Likewise, however, is not the Weimar Repulic and te Beer Keller Putschs an imporrtant warning from the past?

'To save our future, we must learn about the past!!!' as a theme tune to a cartoon once went. No idea which one.
 
#16
I think Mikal has a point insofar as there has been a PC attitude to some history, particularly when there is a military theme to it. I also believe that there are some teachers who have been indoctrinated with the PC attitude to history i.e abolition of slavery/ tollpuddle matyrs good. WW1/WW2 not so good. Despite the fact that the RN upheld the abolition of slavery with roundshot and canister. Such is the nature of brutal reality. My cadet unit is based in a school, we have a notice board up which until recently had a schematic of the L98A2 in it amongst posters of canoeing and adventure training etc, just a schematic in the same way as you see in haynes manuals for cars.
One of the teachers complained that it was "inappropriate" and we had to subsequently remove it. This is despite the fact that most of the kids will play on 18 themed games at home like C.O.D. I would not have minded if the individual in question had approached myself or the other instructor directly and given us the opportunity to explain the ethos behind teaching weapons and why it is in the syllabus, but they obviously had a preconception without bothering to look deeper.
I think that military history inculcates similar preconceptions amongst some in the teaching profession and the wider left leaning media especially given the recent military conflicts that the country has been involved in.
 
#17
Hmmm, to be fair, I tried this edumacating the kids on their history thing.

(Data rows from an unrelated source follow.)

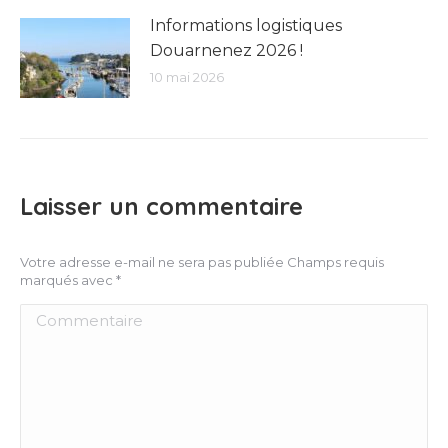
Informations logistiques
Douarnenez 2026 !
10 mai 2026
Laisser un commentaire
Votre adresse e-mail ne sera pas publiée Champs requis
marqués avec
*
Commentaire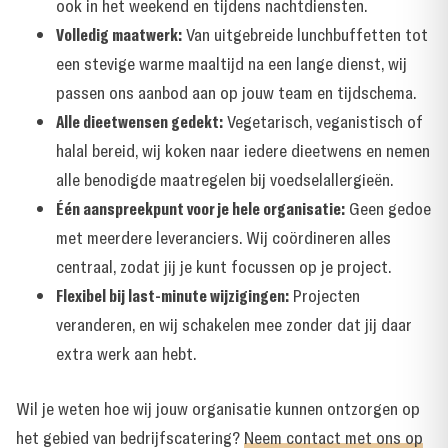
ook in het weekend en tijdens nachtdiensten.
Volledig maatwerk:
Van uitgebreide lunchbuffetten tot
een stevige warme maaltijd na een lange dienst, wij
passen ons aanbod aan op jouw team en tijdschema.
Alle dieetwensen gedekt:
Vegetarisch, veganistisch of
halal bereid, wij koken naar iedere dieetwens en nemen
alle benodigde maatregelen bij voedselallergieën.
Één aanspreekpunt voor je hele organisatie:
Geen gedoe
met meerdere leveranciers. Wij coördineren alles
centraal, zodat jij je kunt focussen op je project.
Flexibel bij last-minute wijzigingen:
Projecten
veranderen, en wij schakelen mee zonder dat jij daar
extra werk aan hebt.
Wil je weten hoe wij jouw organisatie kunnen ontzorgen op
het gebied van bedrijfscatering?
Neem contact met ons op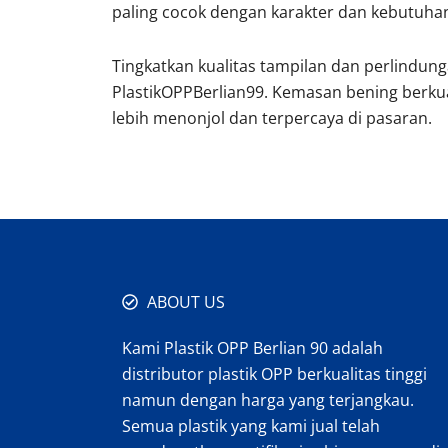
paling cocok dengan karakter dan kebutuha
Tingkatkan kualitas tampilan dan perlindu
PlastikOPPBerlian99. Kemasan bening berkual
lebih menonjol dan terpercaya di pasaran.
ABOUT US
Kami Plastik OPP Berlian 90 adalah
distributor plastik OPP berkualitas tinggi
namun dengan harga yang terjangkau.
Semua plastik yang kami jual telah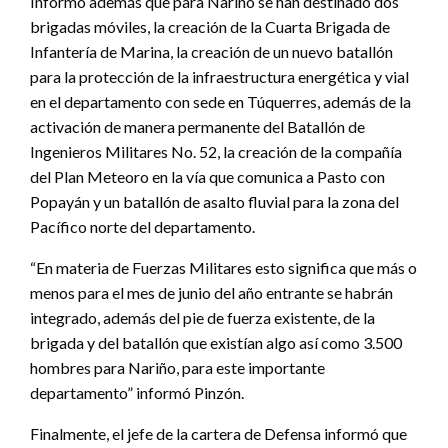
Informó además que para Nariño se han destinado dos
brigadas móviles, la creación de la Cuarta Brigada de
Infantería de Marina, la creación de un nuevo batallón
para la protección de la infraestructura energética y vial
en el departamento con sede en Túquerres, además de la
activación de manera permanente del Batallón de
Ingenieros Militares No. 52, la creación de la compañía
del Plan Meteoro en la vía que comunica a Pasto con
Popayán y un batallón de asalto fluvial para la zona del
Pacífico norte del departamento.
“En materia de Fuerzas Militares esto significa que más o
menos para el mes de junio del año entrante se habrán
integrado, además del pie de fuerza existente, de la
brigada y del batallón que existían algo así como 3.500
hombres para Nariño, para este importante
departamento” informó Pinzón.
Finalmente, el jefe de la cartera de Defensa informó que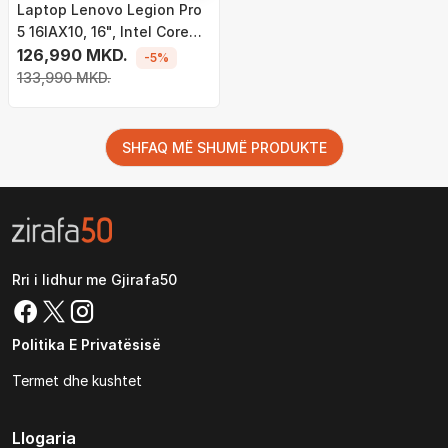
Laptop Lenovo Legion Pro
5 16IAX10, 16", Intel Core
Ultra 7 255HX, 32GB RAM,
126,990 MKD.
-5%
1TB SSD, NVIDIA GeForce
133,990 MKD.
RTX 5070, i zi
SHFAQ MË SHUMË PRODUKTE
Rri i lidhur me Gjirafa50
Politika E Privatësisë
Termet dhe kushtet
Llogaria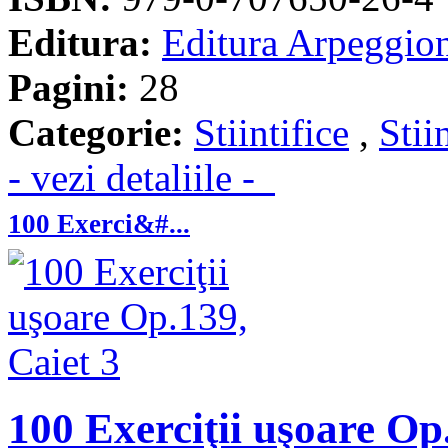
Editura:
Editura Arpeggio
Pagini:
28
Categorie:
Stiintifice
,
Stii
- vezi detaliile -
100 Exerci&#...
100 Exerciţii uşoare Op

Took my daughter to the Gurkha Museum, where we went through the info on the first Afghan War, then the Second Afghan war, then the third Afghan war..

She says "Dad, surely we should have learned something by now"

Have to admit, I was properly stumped at that one!
 
#18
It breaks my heart to think that the majority of our young society don't care a flying **** about the past..... Computer games, getting pissed, having sex, getting high, trying to be the number1 Facebook shit and getting rich are far more important on one's personal agenda.

Some of these points may also apply to mature adults too! :)

Only the wise know that the events of the past have shaped our today!
 
#19
History and its teaching is very important... but not to get all patriotic and ignore the bits where the nation fucked up or were horribly beasted etc... history is about teaching kids to read a tract, identify the bias within it and comment upon the themes etc that applied at the time it was written as a source document.

Heritage is all about getting misty eyed over the sound of a merlin... dont get confused with history which is an analytical skill.

had the battle of Britain been fought at 30 000 feet , without a turbo engine, or in an airspace a bit closer to the continent the RAF would have lost.
 
#20
Article in one of the papers today regarding the visit of Hollande to the British war graves in France on the anniversary of D Day (first one ever by a French president, apparently). Seems most of the British visitors now want to see the American landing areas as they have been brought up on a diet of Saving Private Ryan and Band of Brothers etc. That the French have virtually ignored the British (and Canadian) contributions to D Day and used to give the credit to the Americans seems to be rubbing off onto the American film and TV raised youth of Britain as well.
We'll soon be at the stage when WW2 veterans will be throwing off this mortal coil and will be wheeled out at Remembrance Parades as the last of the few. My Dad left school at 14 and went straight into the Merchant Navy. He was celebrating his 17th birthday the day WW2 broke out and that makes him 90 this year. He went through the war mainly on minesweepers and minelayers (including the Atlantic convoys, the Murmansk run and the D Day landings). He never talked to me about it very much but I am pleased that my grandkids (his great grandkids) ask him about his experiences and he seems happy to talk about it to them. A bit of military type humour seems to pepper his talks which is great as I feel the experiences were still a little close to home for him when I was young and he was reluctant to talk about it to me but appears to have put that behind him when chatting to the great grandkids.